ELSNET is a Europe-based forum dedicated to human language technologies. It operates in an international context, and will consider, across discipline boundaries, all human communication research areas related to language and speech.
Its main objective is to advance human language technologies in a broad sense by bringing together Europe's key players in research, development, integration or deployment in the field of language and speech technology and neighbouring areas.
This page describes archives which house materials that are intended to document and describe human languages, such as wordlists, lexicons, annotated signals, interlinear texts, paradigms, field notes, and linguistic descriptions.
The LINGUIST List is dedicated to providing information on language and language analysis, and to providing the discipline of linguistics with the infrastructure necessary to function in the digital world. LINGUIST maintains a web-site with over 2000 pages and runs a mailing list with over 25,000 subscribers worldwide. LINGUIST also hosts searchable archives of over 100 other linguistic mailing lists and runs research projects which develop tools for the field, e.g., a peer-reviewed database of language and language-family information, and recommendations of best practice for digitizing endangered languages data.
LINGUIST is a free resource, run by linguistics professors and graduate students, and supported entirely by your donations.
The National Gallery of the Spoken Word (NGSW) is an ongoing five year research project funded under the Digital Library Initiative II
spearheaded by the National Science Foundation. The NGSW is creating an online fully-searchable digital library of spoken word collections spanning the 20th century at HistoricalVoice.org. NGSW provides storage for these digital holdings and public exhibit "space" for the most evocative collections. From Thomas Edison's first cylinder recordings and the voices of Babe Ruth and Florence Nightingale to Studs Terkel's timeless interviews and the oral arguments of the US Supreme Court, the collections of the NGSW digital library cover a variety of interests and topics.
This catalog, developed by the Open Language Archives Community (OLAC), provides access to a wealth of information about thousands of languages, including details of text collections, audio recordings, dictionaries, and software, sourced from dozens of digital and traditional archives.
Omniglot is a guide to the writing systems and languages of the world.
It also contains tips on learning languages, language-related articles, quite a large collection of useful phrases in many languages, multilingual texts, a multilingual book store and an ever-growing collection of links to language-related resources.
The speech accent archive uniformly presents a large set of speech samples from a variety of language backgrounds. Native and non-native speakers of English read the same paragraph and are carefully transcribed. The archive is used by people who wish to compare and analyze the accents of different English speakers.

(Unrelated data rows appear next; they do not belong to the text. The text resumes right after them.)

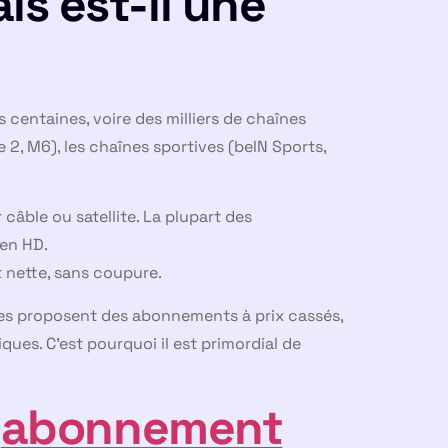
is est-il une
 centaines, voire des milliers de chaînes
 2, M6), les chaînes sportives (beIN Sports,
 câble ou satellite. La plupart des
 en HD.
t nette, sans coupure.
ormes proposent des abonnements à prix cassés,
iques. C’est pourquoi il est primordial de
n
abonnement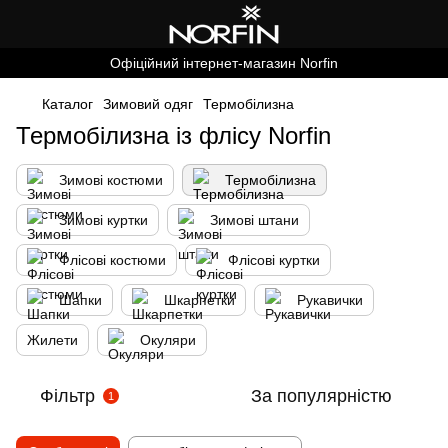
Офіційний інтернет-магазин Norfin
Каталог
Зимовий одяг
Термобілизна
Термобілизна із флісу Norfin
Зимові костюми
Термобілизна
Зимові куртки
Зимові штани
Флісові костюми
Флісові куртки
Шапки
Шкарпетки
Рукавички
Жилети
Окуляри
Фільтр
За популярністю
1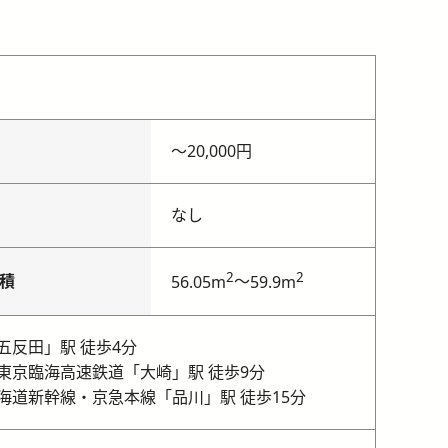
〜
20,000円
なし
2
2
積
～
56.05m
59.9m
五反田」駅 徒歩4分
東京臨海高速鉄道「大崎」駅 徒歩9分
海道新幹線・京急本線「品川」駅 徒歩15分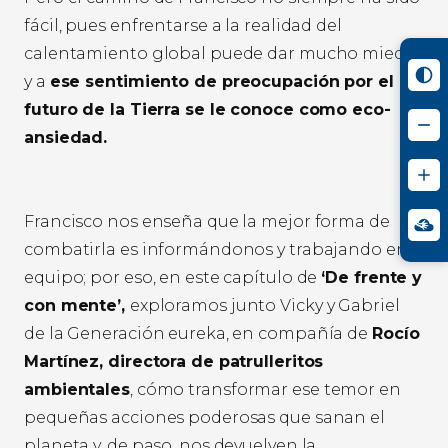
fácil, pues enfrentarse a la realidad del
calentamiento global puede dar mucho miedo
y a
ese sentimiento de preocupación por el
futuro de la Tierra se le conoce como eco-
ansiedad.
Francisco nos enseña que la mejor forma de
combatirla es informándonos y trabajando en
equipo; por eso, en este capítulo de
‘De frente y
con mente’,
exploramos junto Vicky y Gabriel
de la Generación eureka, en compañía de
Rocío
Martínez, directora de patrulleritos
ambientales
, cómo transformar ese temor en
pequeñas acciones poderosas que sanan el
planeta y, de paso, nos devuelven la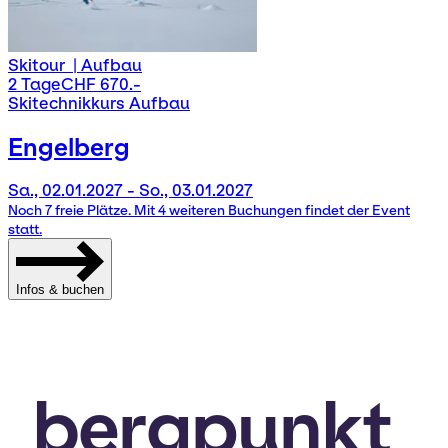
Skitour
|
Aufbau
2 Tage
CHF 670.-
Skitechnikkurs Aufbau
Engelberg
Sa., 02.01.2027 - So., 03.01.2027
Noch 7 freie Plätze. Mit 4 weiteren Buchungen findet der Event
statt.
Infos & buchen
bergpunkt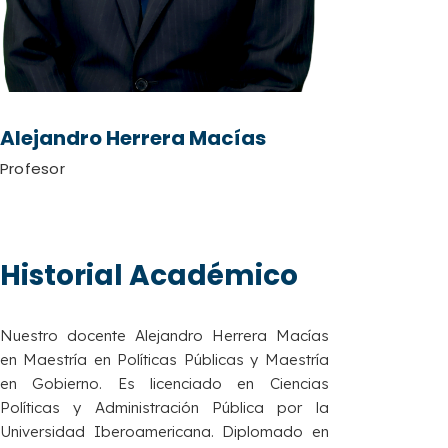
Alejandro Herrera Macías
Profesor
Historial Académico
Nuestro docente Alejandro Herrera Macías
en Maestría en Políticas Públicas y Maestría
en Gobierno. Es licenciado en Ciencias
Políticas y Administración Pública por la
Universidad Iberoamericana. Diplomado en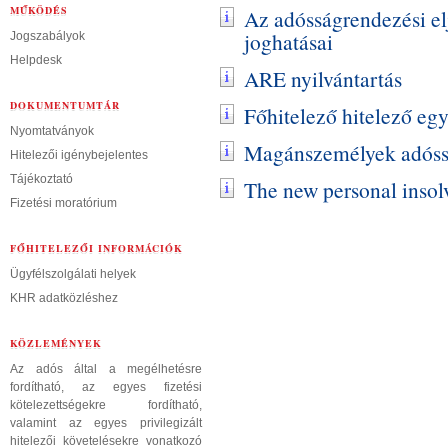
MŰKÖDÉS
Az adósságrendezési e
joghatásai
Jogszabályok
Helpdesk
ARE nyilvántartás
DOKUMENTUMTÁR
Főhitelező hitelező eg
Nyomtatványok
Magánszemélyek adóssá
Hitelezői igénybejelentes
Tájékoztató
The new personal inso
Fizetési moratórium
FŐHITELEZŐI INFORMÁCIÓK
Ügyfélszolgálati helyek
KHR adatközléshez
KÖZLEMÉNYEK
Az adós által a megélhetésre
fordítható, az egyes fizetési
kötelezettségekre fordítható,
valamint az egyes privilegizált
hitelezői követelésekre vonatkozó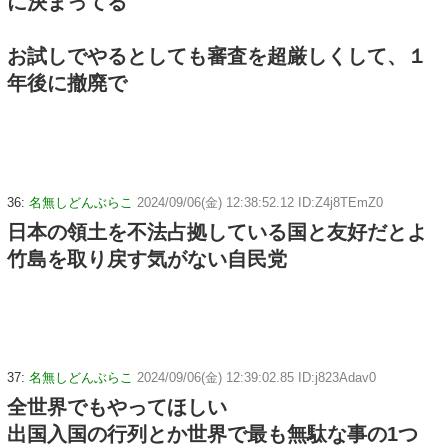
に決まってる
お試しでやるとしても審査を超厳しくして、１
年後に撤廃で
36:
名無しどんぶらこ
2024/09/06(金) 12:38:52.12 ID:Z4j8TEmZ0
日本の領土を不法占拠している国と友好だとよ
竹島を取り戻す気がない自民党
37:
名無しどんぶらこ
2024/09/06(金) 12:39:02.85 ID:j823Adav0
全世界でもやってほしい
出国入国の行列とか世界で最も無駄な事の1つ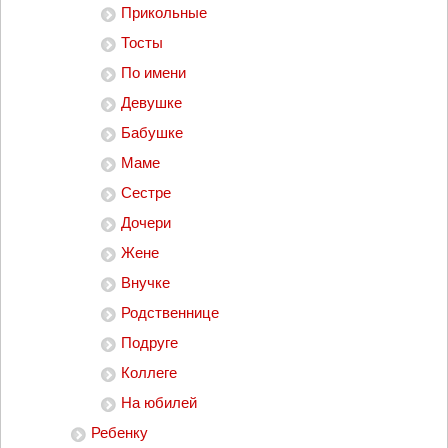
Прикольные
Тосты
По имени
Девушке
Бабушке
Маме
Сестре
Дочери
Жене
Внучке
Родственнице
Подруге
Коллеге
На юбилей
Ребенку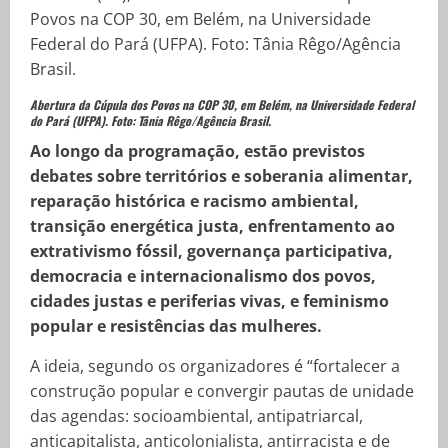
Abertura da Cúpula dos Povos na COP 30, em Belém, na Universidade Federal
do Pará (UFPA).
Foto
:
Tânia Rêgo/Agência Brasil.
Ao longo da programação, estão previstos
debates sobre territórios e soberania alimentar,
reparação histórica e racismo ambiental,
transição energética justa, enfrentamento ao
extrativismo fóssil, governança participativa,
democracia e internacionalismo dos povos,
cidades justas e periferias vivas, e feminismo
popular e resistências das mulheres.
A ideia, segundo os organizadores é “fortalecer a
construção popular e convergir pautas de unidade
das agendas: socioambiental, antipatriarcal,
anticapitalista, anticolonialista, antirracista e de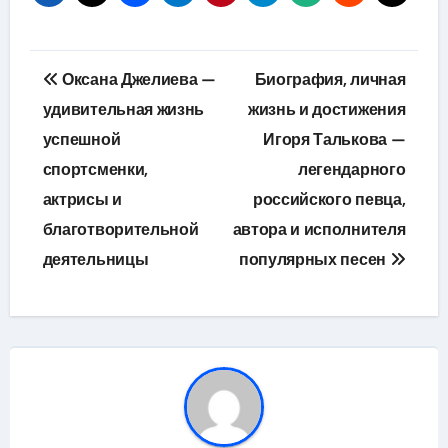
Навигация
Оксана Джелиева —
Биография, личная
по
удивительная жизнь
жизнь и достижения
успешной
Игоря Талькова —
записям
спортсменки,
легендарного
актрисы и
российского певца,
благотворительной
автора и исполнителя
деятельницы
популярных песен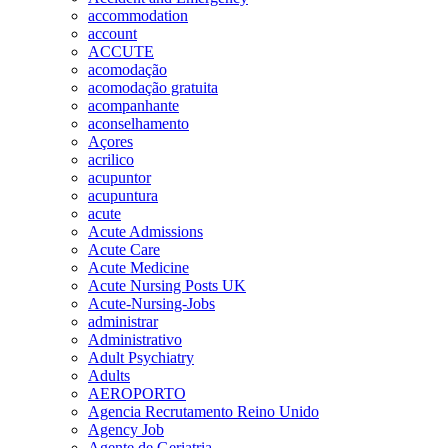
accommodation
account
ACCUTE
acomodação
acomodação gratuita
acompanhante
aconselhamento
Açores
acrilico
acupuntor
acupuntura
acute
Acute Admissions
Acute Care
Acute Medicine
Acute Nursing Posts UK
Acute-Nursing-Jobs
administrar
Administrativo
Adult Psychiatry
Adults
AEROPORTO
Agencia Recrutamento Reino Unido
Agency Job
Agente de Geriatria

WALS is a large database of structural (phonological, grammatical, lexical) properties of languages gathered from descriptive materials (such as reference grammars) by a team of more than 40 authors (many of them the leading authorities on the subject).
WALS consists of 141 maps with accompanying texts on diverse features (such as vowel inventory size, noun-genitive order, passive constructions, and "hand"/"arm" polysemy), each of which is the responsibility of a single author (or team of authors). Each map shows between 120 and 1370 languages, each language being represented by a symbol, and different symbols showing different values of the feature. Altogether 2,650 languages are shown on the maps, and more than 58,000 datapoints give information on features in particular languages.